Grayscale Performance

I found Cinema mode to be the best starting point for calibration so I took all measurements in that mode. Here's the grayscale tracking chart.

Like most displays, the default color temperature is too cool. The errors range from a low of 2.84 to a high of 8.24 Delta E. This is average performance.

The gain and offset controls work quite well.

This is an excellent result. All errors are now below the threshold of visibility. Values range from .30 to 2.64 Delta E. The average error is only .98.

Gamma Performance

Gamma, as you may know, refers to the rate of transition from minimum black to maximum white. Until 2011, most content was mastered using the 2.2 Power Function. Our benchmarks reflected this and the vast majority of displays are engineered to this standard. In 2011, SMPTE updated the gamma standard to ITU BT.1886. This differs from 2.2 Power Function in two major ways. First, the average value is higher at 2.4. At first glance one might think this will result in a darker overall image. However, the other difference is the lower brightness levels are actually raised above the 2.2 exponent. Check out the graph below.

At the upper end, the brightness level is almost identical but down low, BT.1886 is just a bit brighter. The end result is a little more mid-tone contrast and slightly better shadow detail with no change in the brightest parts of the image.

Even the newest displays are still engineered to the 2.2 power function so for now, we will include charts that show both standards. Unfortunately, the only way to adjust your projector's gamma to BT.1886 is with a multi-point control and that is a rare thing.

The BenQ W7500 is set by default to a gamma value of 2.4. Here is the pre-calibration trace.

You can see it rides a very straight line at the 2.4 mark. So the preset value matches the measurement pretty much exactly.

Now here's the same measurement run compared to BT.1886.

Now the tracking is not so straight. This projector is clearly engineered for a power function gamma curve rather than BT.1886.

Here's the final result using 2.2 Power Function.

With the prodigious light output available from the W7500, you can easily up the gamma to 2.4 if you want a slightly darker presentation.

Color Performance

The first step in achieving accurate color with the W7500 is to turn the Brilliant Color option off. It's on by default, and it doesn't have a huge impact but the results are better without it.

This is the gamut before any adjustments are made. The CIE chart on top doesn't look too bad. Red is a bit over-saturated but the other colors are pretty close. The big issue shows up on the luminance chart. All the colors are well below their brightness targets. It's time to spend some time with the CMS.

This is way better on every level. Not only are the colors' hues more in line, most of the red over-saturation has been fixed. And check out that luminance chart. It's nearly perfect. The end result is an average error of only 1.10 Delta E; completely invisible to the naked eye. This is excellent performance.

[Data lines]
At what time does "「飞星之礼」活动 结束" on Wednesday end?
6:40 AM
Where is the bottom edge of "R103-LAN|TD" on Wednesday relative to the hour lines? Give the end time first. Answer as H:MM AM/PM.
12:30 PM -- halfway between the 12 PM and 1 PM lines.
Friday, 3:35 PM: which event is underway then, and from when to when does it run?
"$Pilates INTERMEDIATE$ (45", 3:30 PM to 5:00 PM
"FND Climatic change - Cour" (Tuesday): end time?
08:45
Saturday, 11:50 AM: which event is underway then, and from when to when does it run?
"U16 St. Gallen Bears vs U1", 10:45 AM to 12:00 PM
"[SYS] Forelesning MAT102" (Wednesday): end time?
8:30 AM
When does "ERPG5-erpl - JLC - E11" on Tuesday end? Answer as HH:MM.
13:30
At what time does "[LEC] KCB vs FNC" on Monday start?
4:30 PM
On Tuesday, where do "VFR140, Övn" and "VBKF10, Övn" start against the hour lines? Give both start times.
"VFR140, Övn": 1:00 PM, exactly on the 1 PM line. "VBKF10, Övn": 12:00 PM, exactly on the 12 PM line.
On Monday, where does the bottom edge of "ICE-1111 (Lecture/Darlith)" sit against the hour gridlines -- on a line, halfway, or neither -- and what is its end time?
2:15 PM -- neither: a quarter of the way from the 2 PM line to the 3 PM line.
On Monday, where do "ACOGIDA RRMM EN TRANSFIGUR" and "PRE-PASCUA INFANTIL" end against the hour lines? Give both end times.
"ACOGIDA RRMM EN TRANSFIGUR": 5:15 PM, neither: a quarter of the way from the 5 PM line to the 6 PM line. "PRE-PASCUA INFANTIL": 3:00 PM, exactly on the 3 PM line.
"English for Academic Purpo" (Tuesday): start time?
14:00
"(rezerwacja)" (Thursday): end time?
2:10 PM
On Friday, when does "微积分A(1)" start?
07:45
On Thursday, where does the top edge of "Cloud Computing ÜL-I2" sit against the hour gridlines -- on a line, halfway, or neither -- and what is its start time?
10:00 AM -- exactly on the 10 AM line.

[Set problem] Transcribe the W7500 projector review word for word, starting at "The BenQ W7500" and ending at "using 2.2 Power Function.".

[Solution to this problem]
The BenQ W7500 is set by default to a gamma value of 2.4. Here is the pre-calibration trace.

You can see it rides a very straight line at the 2.4 mark. So the preset value matches the measurement pretty much exactly.

Now here's the same measurement run compared to BT.1886.

Now the tracking is not so straight. This projector is clearly engineered for a power function gamma curve rather than BT.1886.

Here's the final result using 2.2 Power Function.